Each year, Lorain County JVS programs propel students to new heights and horizons.

And that is exactly what Neil Graffi did after graduating from the JVS Industrial Electricity Program in 1999.

"I was fascinated with mechanics as a kid, and I liked the idea of learning a skilled trade and earning a diploma at the same time," said Graffi, a program engineer at Cutting Dynamics Inc. (CDI).

The Avon company provides engineering support, components and assemblies for various industries including aerospace, trucking, construction and recreational vehicles.

"Without a doubt, my JVS training guided me down this path," said Graffi, 30, of Avon Lake.

Graffi honed his technical skills during an internship at Smink Electric in Elyria. He was wiring new and existing homes as a senior in high school.

"Although I enjoyed the work, I wanted something more - a college diploma - which I achieved while working full time at Smink and attending classes at Lorain County Community College," he continued.

"I knew what I liked but wasn't sure where I wanted to go with my career," said Graffi, who studied robotics and motor controls and graduated from LCCC with an Associate Degree in Automation Engineering.

Which led Graffi to CDI, where he initially operated a press brake.

The work is extremely precise because the device is used to form, cut or punch metal to blueprint specifications, Graffi explained.

"My boss saw that I had potential and before long I had learned the ins and outs of the press braking machine, which led me to program engineering," he said.

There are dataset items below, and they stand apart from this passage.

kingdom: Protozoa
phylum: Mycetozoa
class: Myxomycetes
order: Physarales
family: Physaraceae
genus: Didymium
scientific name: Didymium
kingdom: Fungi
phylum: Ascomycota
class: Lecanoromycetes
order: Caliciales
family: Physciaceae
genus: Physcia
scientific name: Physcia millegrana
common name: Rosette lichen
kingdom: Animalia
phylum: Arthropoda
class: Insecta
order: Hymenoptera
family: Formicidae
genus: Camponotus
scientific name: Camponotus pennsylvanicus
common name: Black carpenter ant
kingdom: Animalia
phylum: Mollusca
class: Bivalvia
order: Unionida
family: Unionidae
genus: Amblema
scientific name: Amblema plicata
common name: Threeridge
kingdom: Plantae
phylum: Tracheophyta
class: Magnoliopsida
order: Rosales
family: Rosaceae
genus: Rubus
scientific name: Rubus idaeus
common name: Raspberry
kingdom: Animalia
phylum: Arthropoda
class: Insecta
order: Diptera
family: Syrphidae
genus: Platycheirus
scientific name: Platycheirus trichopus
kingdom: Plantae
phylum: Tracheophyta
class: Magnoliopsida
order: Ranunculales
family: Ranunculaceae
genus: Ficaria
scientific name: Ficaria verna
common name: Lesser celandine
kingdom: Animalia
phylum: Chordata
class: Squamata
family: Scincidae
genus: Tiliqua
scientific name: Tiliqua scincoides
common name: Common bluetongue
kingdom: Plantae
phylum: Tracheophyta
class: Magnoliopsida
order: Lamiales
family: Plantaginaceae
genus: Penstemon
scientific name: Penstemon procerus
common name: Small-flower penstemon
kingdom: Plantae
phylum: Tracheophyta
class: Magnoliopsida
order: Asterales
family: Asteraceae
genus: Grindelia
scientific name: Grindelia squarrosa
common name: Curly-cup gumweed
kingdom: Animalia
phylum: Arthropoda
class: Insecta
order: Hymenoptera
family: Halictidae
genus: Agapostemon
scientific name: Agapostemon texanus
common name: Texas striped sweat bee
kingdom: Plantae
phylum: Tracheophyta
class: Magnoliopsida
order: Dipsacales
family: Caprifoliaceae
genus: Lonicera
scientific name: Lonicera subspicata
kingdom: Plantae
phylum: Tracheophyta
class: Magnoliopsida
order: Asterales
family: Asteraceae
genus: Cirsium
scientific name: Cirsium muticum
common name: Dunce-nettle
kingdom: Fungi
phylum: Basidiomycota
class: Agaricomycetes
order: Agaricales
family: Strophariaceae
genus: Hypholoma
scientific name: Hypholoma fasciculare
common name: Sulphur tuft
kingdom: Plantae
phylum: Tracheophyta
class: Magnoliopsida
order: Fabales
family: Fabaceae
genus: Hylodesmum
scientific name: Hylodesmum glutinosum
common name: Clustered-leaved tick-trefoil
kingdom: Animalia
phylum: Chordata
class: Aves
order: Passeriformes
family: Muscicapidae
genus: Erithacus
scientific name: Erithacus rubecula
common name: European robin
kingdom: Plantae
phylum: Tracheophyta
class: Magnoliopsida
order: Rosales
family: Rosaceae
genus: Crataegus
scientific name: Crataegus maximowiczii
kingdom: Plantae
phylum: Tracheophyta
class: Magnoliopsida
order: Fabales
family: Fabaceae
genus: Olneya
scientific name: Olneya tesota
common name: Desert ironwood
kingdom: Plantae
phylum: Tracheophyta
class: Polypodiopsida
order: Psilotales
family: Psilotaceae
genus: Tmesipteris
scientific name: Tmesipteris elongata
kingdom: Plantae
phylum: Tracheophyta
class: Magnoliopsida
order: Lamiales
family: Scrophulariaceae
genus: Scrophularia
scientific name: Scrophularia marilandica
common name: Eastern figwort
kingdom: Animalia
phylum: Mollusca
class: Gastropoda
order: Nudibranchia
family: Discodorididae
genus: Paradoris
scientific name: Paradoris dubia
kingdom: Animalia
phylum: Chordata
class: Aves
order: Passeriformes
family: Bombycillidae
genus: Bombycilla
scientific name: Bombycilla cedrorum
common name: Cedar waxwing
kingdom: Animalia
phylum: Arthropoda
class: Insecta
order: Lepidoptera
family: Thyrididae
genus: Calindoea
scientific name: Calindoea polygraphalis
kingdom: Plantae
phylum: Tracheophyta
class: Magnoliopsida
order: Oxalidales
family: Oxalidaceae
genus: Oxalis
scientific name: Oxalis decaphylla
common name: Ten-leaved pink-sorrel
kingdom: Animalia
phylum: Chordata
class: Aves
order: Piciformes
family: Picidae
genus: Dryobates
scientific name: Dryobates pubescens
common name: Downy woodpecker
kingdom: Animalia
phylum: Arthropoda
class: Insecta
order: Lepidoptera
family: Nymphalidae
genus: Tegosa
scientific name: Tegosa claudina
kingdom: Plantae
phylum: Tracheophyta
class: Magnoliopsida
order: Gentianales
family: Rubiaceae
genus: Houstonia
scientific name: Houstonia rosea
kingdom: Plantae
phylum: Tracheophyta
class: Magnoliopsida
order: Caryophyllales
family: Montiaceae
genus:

Graffi's responsibilities include converting a client's 3D drawings into 2D, readable directions for the production department, which designs the tooling, devises a manufacturing plan and creates a functioning assembly with moving parts for the customer.

"It's important to flush out problems beforehand because these assemblies are often very complex in regard to size and specification," Graffi said.

Graffi said that CDI's focus on aerospace technology has enabled the company to prosper during the nationwide economic crisis.

That includes manufacturing lighter, fuel-efficient parts that allow aircraft to fly longer distances and keep fuel costs low, he said.

"The work we do is never stale. We're always planning for the next step to remain on the cutting edge," said Graffi, who attends classes when necessary to stay on top of his game.

Graffi said that he is grateful to JVS instructor Jan Ramirez for realizing his potential and pushing him to become successful.

"Mr. Ramirez used a tough-love approach. There was no sugar coating," said Graffi. "He expected the best from everybody and tried to teach us that hard work pays off."

Said Graffi: "Technology is constantly changing. It is important for the JVS to keep pace and give students the best tools available. There will always be a need for educated people, and if you are good at what you do and trained to do it well, you will succeed in the workplace. Someone with superior knowledge coming into an industry with hands-on training and experience is leaps and bounds ahead of most of the competition. The JVS gave me a head start. I wouldn't have advanced as quickly in my career without my JVS education and training."